Plus récemment, le Conseil d'Etat186(*) énonçait que « la conclusion d'une convention par laquelle une personne publique confie à une autre personne le soin d'exécuter des prestations au profit de tiers au moyen des subventions qu'elle lui alloue n'exclut pas que ces subventions conservent le caractère de deniers publics ; que le maniement de ces derniers constitue une gestion de fait lorsque le cocontractant de l'administration ne dispose d'aucune autonomie réelle pour l'exécution des tâches qui lui sont confiées et agit comme un simple prolongement de celle-ci. »

ANNEXE II - LES AUTORITÉS ADMINISTRATIVES INDÉPENDANTES EN MATIÈRE NUCLÉAIRE

AUX ÉTATS-UNIS : LA COMMISSION DE LA RÉGLEMENTATION NUCLÉAIRE (NRC)

Statut juridique

En 1974, le Congrès a promulgué la loi sur la réorganisation dans le domaine de l'énergie, portant création de la Commission de la réglementation nucléaire (NRC), qui est chargée d'assumer les fonctions de l'ancienne Commission de l'énergie atomique (Atomic Energy Commission - AEC) en matière d'autorisation. Cet organisme réglementaire autonome est doté de la personnalité juridique. La NRC est responsable devant le Président mais cela ne l'empêche pas de bénéficier d'une indépendance considérable sur le plan réglementaire.

Compétences

Il appartient à la NRC d'autoriser et de réglementer les matières et les installations nucléaires et de mener des travaux de recherche à l'appui des procédures d'autorisation et de réglementation, comme le prescrit la loi sur l'énergie atomique et d'autres textes législatifs en vigueur.

Dans le cadre de ses attributions, il incombe à la NRC de protéger l'environnement, de sauvegarder les matières et installations dans l'intérêt de la sécurité nationale et de veiller à la conformité aux textes législatifs « antitrust ». La NRC intervient en fixant des normes et en édictant des règlements, en procédant à des examens et études techniques, en délivrant des autorisations, des permis et des licences, en menant des activités d'inspection et d'enquêtes, en effectuant des évaluations de l'expérience acquise en cours d'exploitation et en exécutant des travaux de recherche visant à valider cette expérience.

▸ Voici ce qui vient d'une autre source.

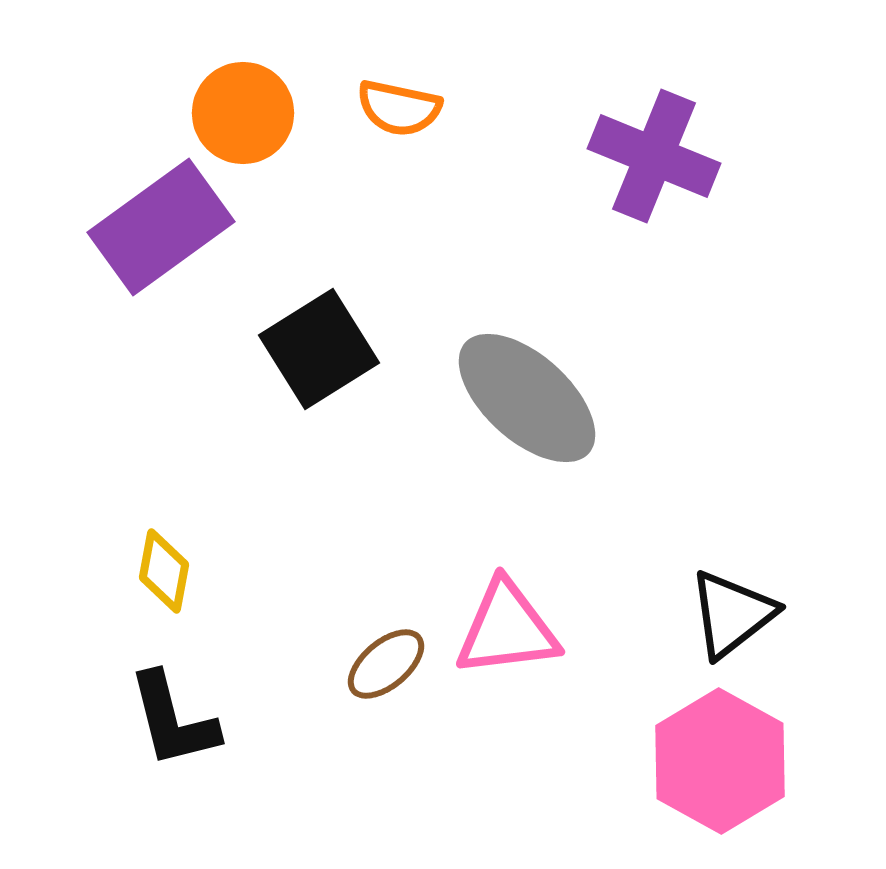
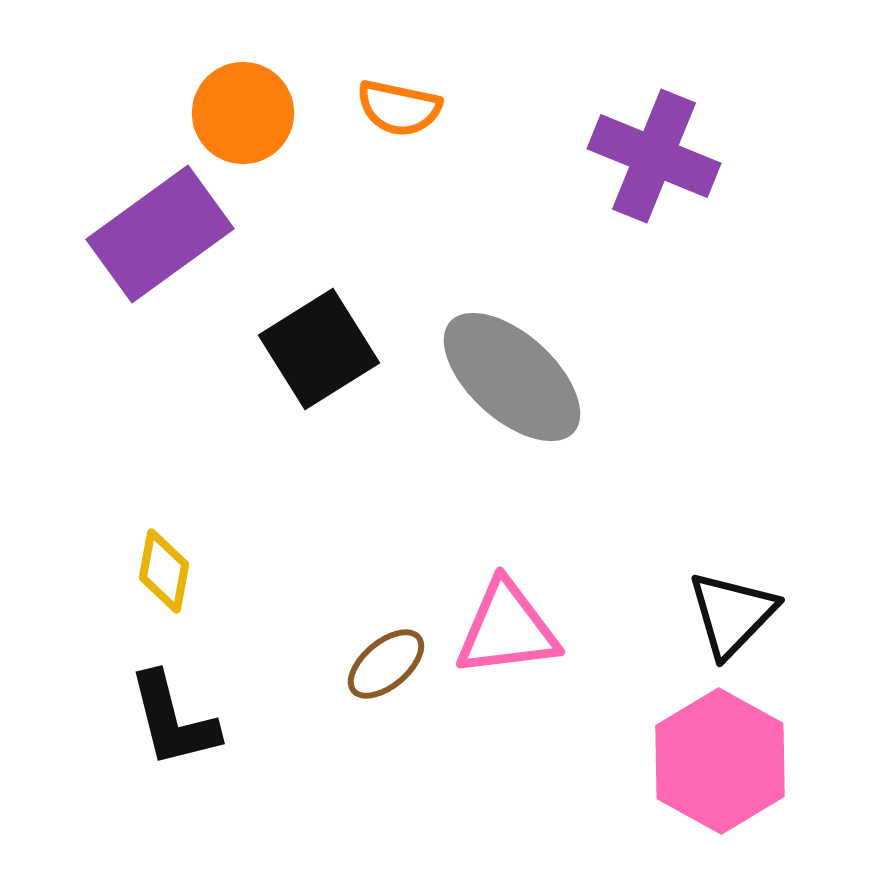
purple rectangle: moved 1 px left, 7 px down
gray ellipse: moved 15 px left, 21 px up
black triangle: rotated 8 degrees counterclockwise
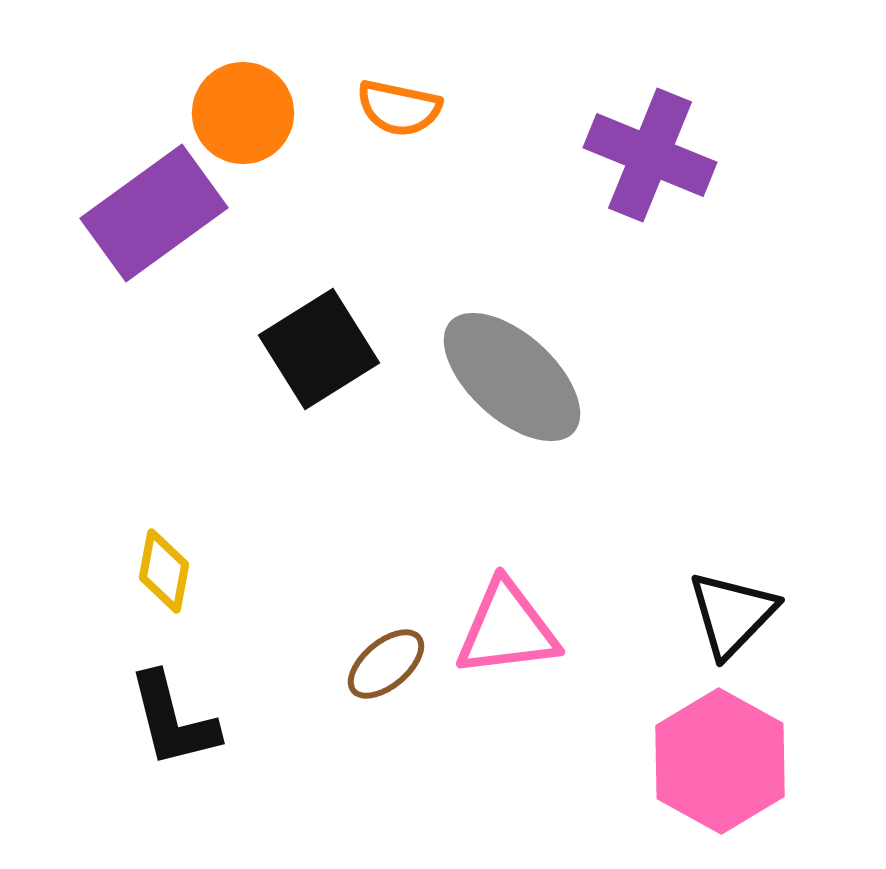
purple cross: moved 4 px left, 1 px up
purple rectangle: moved 6 px left, 21 px up
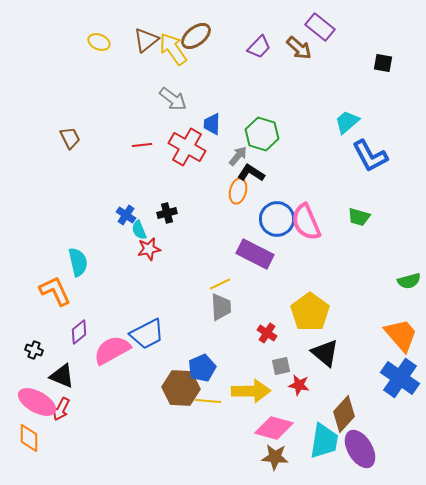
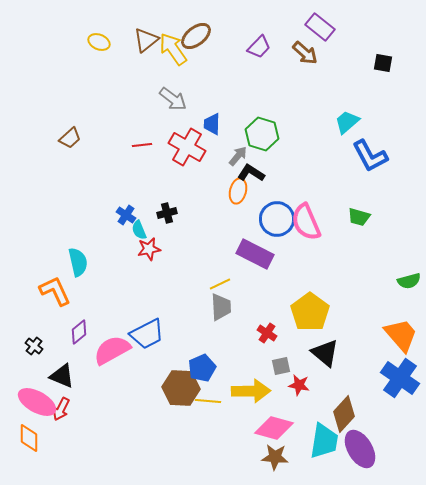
brown arrow at (299, 48): moved 6 px right, 5 px down
brown trapezoid at (70, 138): rotated 75 degrees clockwise
black cross at (34, 350): moved 4 px up; rotated 18 degrees clockwise
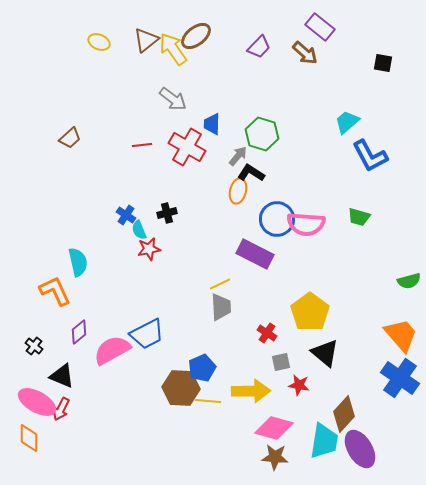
pink semicircle at (306, 222): moved 2 px down; rotated 63 degrees counterclockwise
gray square at (281, 366): moved 4 px up
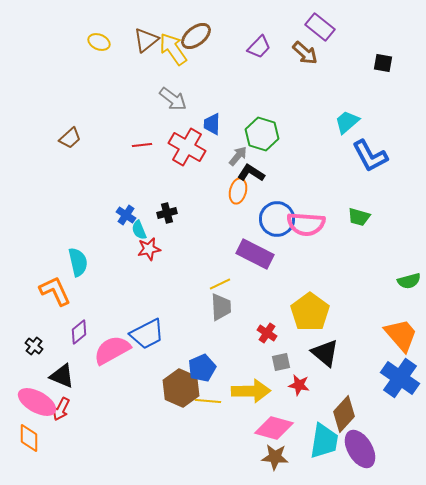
brown hexagon at (181, 388): rotated 21 degrees clockwise
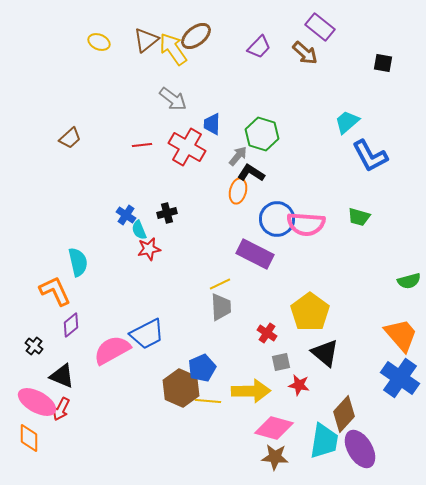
purple diamond at (79, 332): moved 8 px left, 7 px up
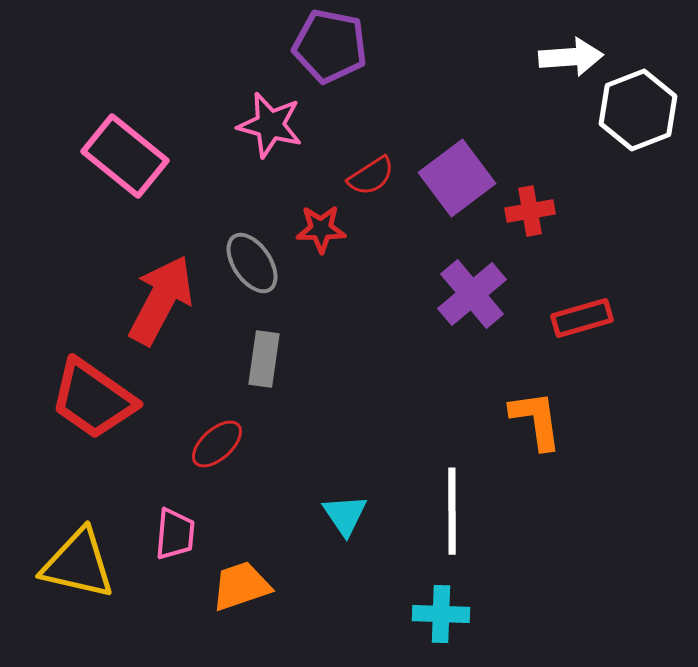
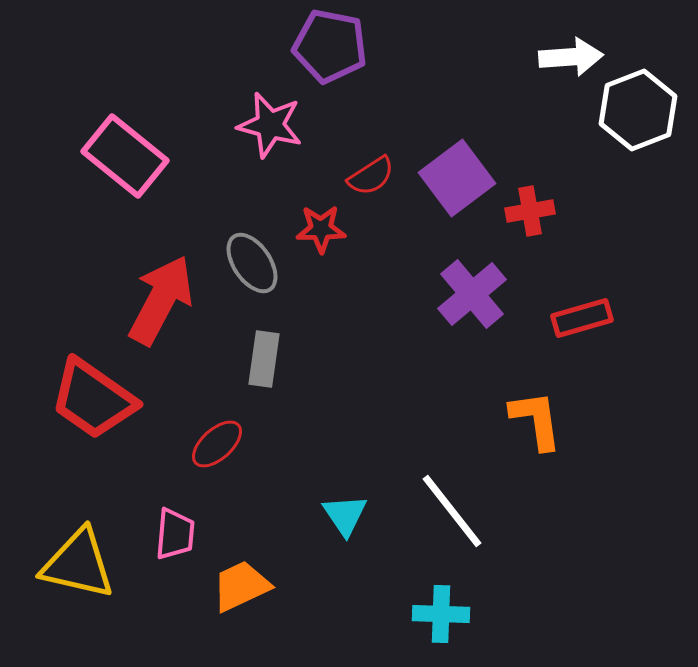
white line: rotated 38 degrees counterclockwise
orange trapezoid: rotated 6 degrees counterclockwise
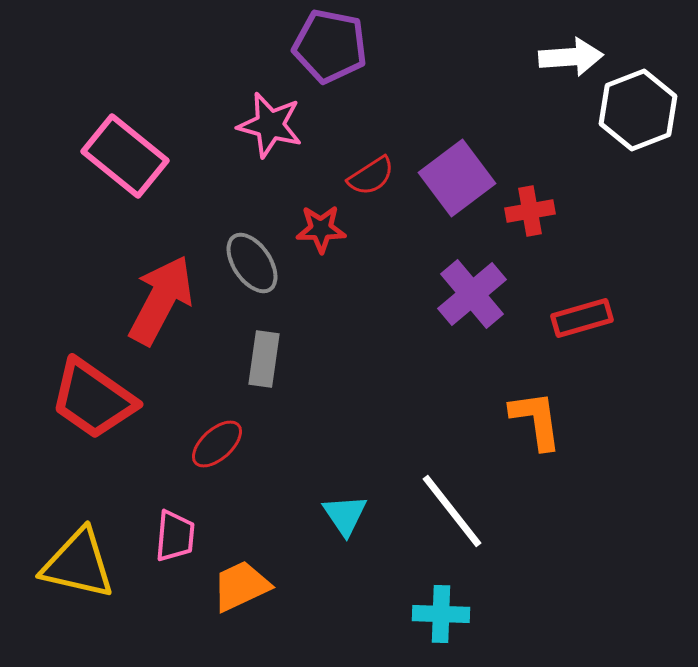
pink trapezoid: moved 2 px down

La NRC délivre des autorisations afférentes au transfert, à la livraison, à l'acquisition, à la propriété, à la détention ou à l'importation de matières fissiles spéciales, de matières brutes et de produits radioactifs. La Commission autorise les installations médicales et universitaires, ainsi que les réacteurs électronucléaires. La procédure d'autorisation couvre à la fois la construction et l'exploitation des installations, et s'applique au personnel d'exploitation.

La NRC mène un programme actif d'inspection et de mise à exécution des prescriptions réglementaires. Elle enquête sur les violations et, s'il y a lieu, entame une procédure d'exécution. Elle peut rechercher des voies de recours judiciaires, telles que des injonctions, et peut imposer des amendes et des pénalités.

La NRC passe des accords de coopération avec les États de l'Union, afin de les aider à s'acquitter de leur mission eu égard à la réglementation de certains aspects de l'énergie nucléaire, tels que les applications médicales et les transports. L'État intéressé assume alors des compétences visant des aspects étroitement circonscrits de la fonction réglementaire, qui sont normalement assignés à la NRC.

Aux termes de la loi Price-Anderson, la NRC passe des conventions d'indemnisation avec les titulaires d'autorisations relatives à des réacteurs nucléaires, en ce qui concerne la responsabilité résultant d'un accident nucléaire. Elle enquête sur les causes des accidents majeurs et en rend compte au Congrès.

* 186 Décision du 20 avril 2005, dans l'affaire n° 261706.